Atas perbuatannya, tersangka R disangkakan melanggar Pasal 83 ayat (1) huruf b juncto Pasal 12 huruf e Undang-Undang Nomor 18 Tahun 2013 tentang Pencegahan dan Pemberantasan Perusakan Hutan sebagaimana telah diubah melalui Undang-Undang Nomor 6 Tahun 2023 tentang Penetapan Peraturan Pemerintah Pengganti Undang-Undang Nomor 2 Tahun 2022 tentang Cipta Kerja menjadi Undang-Undang, dan/atau Pasal 88 ayat (1) huruf a juncto Pasal 16 Undang-Undang Nomor 18 Tahun 2013 tentang Pencegahan dan Pemberantasan Perusakan Hutan juncto Undang-Undang Nomor 1 Tahun 2026 tentang Penyesuaian Pidana. Berdasarkan pasal-pasal tersebut, tersangka R diancam pidana penjara paling lama 5 tahun serta pidana denda paling banyak Rp2,5 miliar.

Keberhasilan pengungkapan kasus penyelundupan kayu ilegal ini menjadi bukti nyata kehadiran negara dalam menjaga dan melindungi kelestarian hutan dari ancaman kejahatan lingkungan. Ini juga menunjukkan betapa pentingnya dukungan dan informasi dari masyarakat dalam melaporkan dugaan aktivitas ilegal di bidang kehutanan.
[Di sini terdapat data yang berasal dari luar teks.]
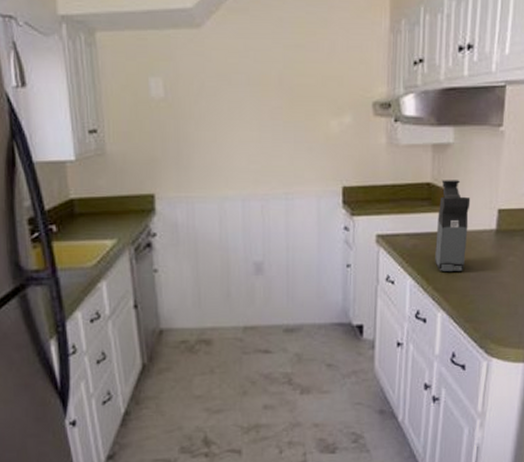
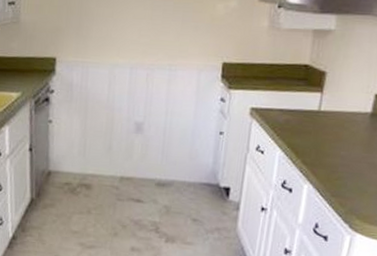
coffee maker: present [435,180,471,271] -> none [306,63,348,149]

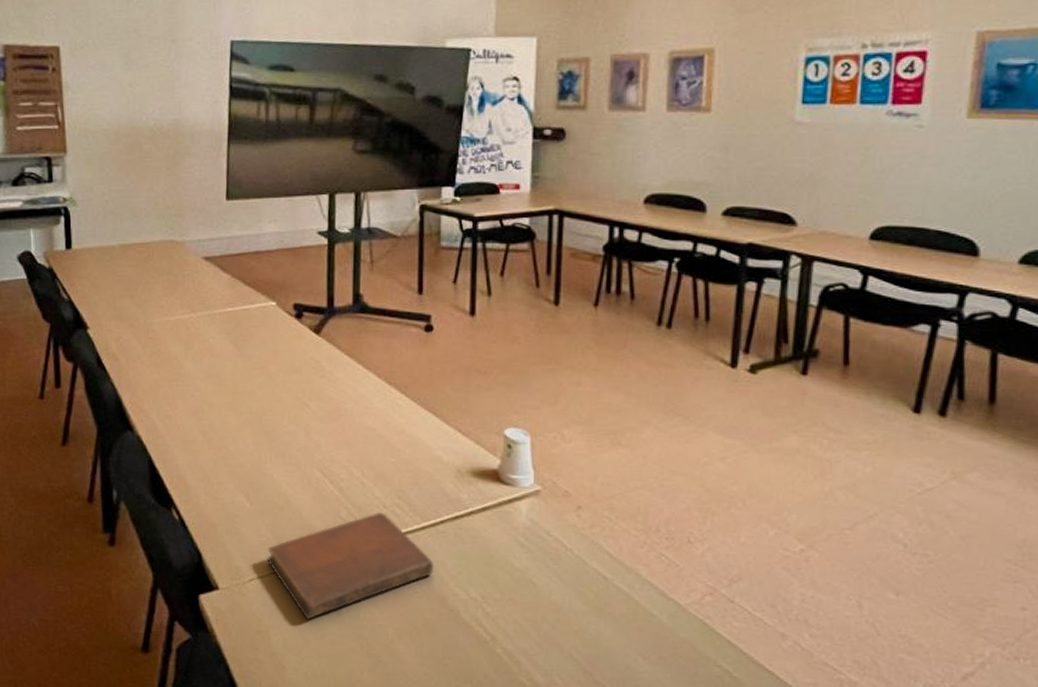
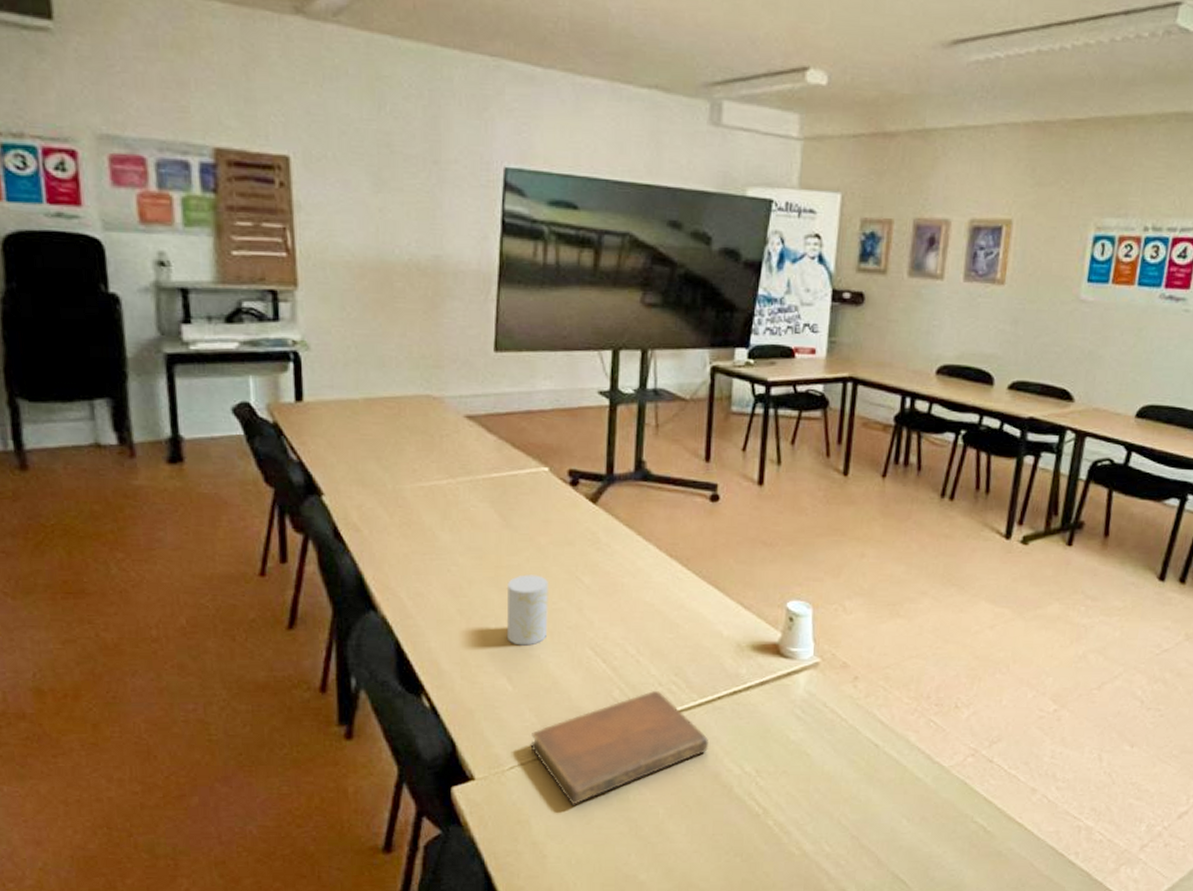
cup: none [242,400,280,466] -> present [506,574,550,646]

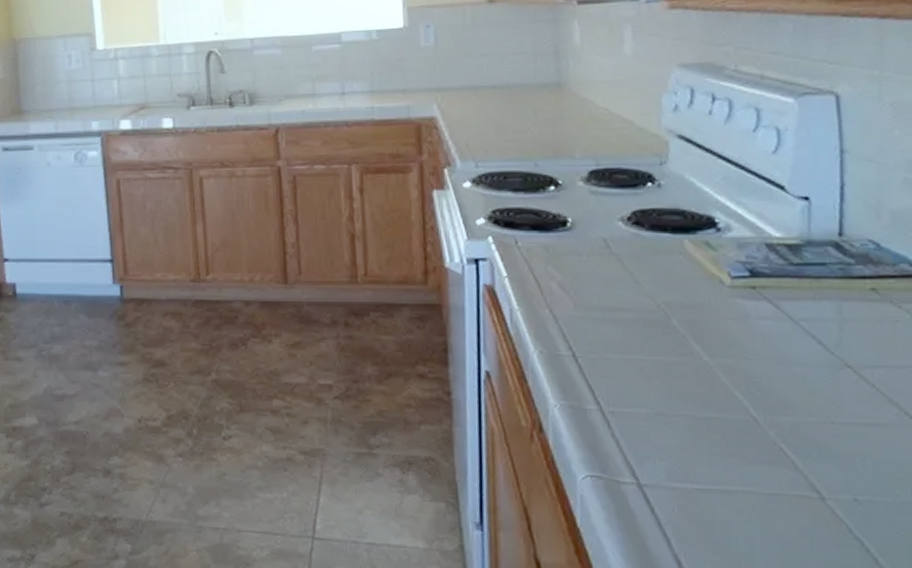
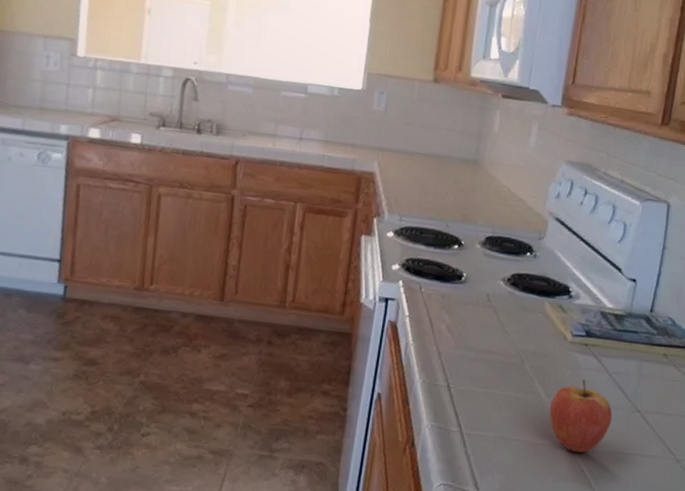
fruit: none [716,331,812,426] -> present [549,379,613,453]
Saat ini, penyidik Balai Penegakan Hukum Kehutanan Wilayah Sulawesi masih terus mengembangkan perkara. Upaya ini difokuskan untuk menelusuri secara mendalam asal-usul kayu, memetakan jalur distribusi yang digunakan, serta mengidentifikasi pihak-pihak lain yang diduga terlibat, guna mengungkap seluruh rangkaian tindak pidana kehutanan secara komprehensif dan tuntas.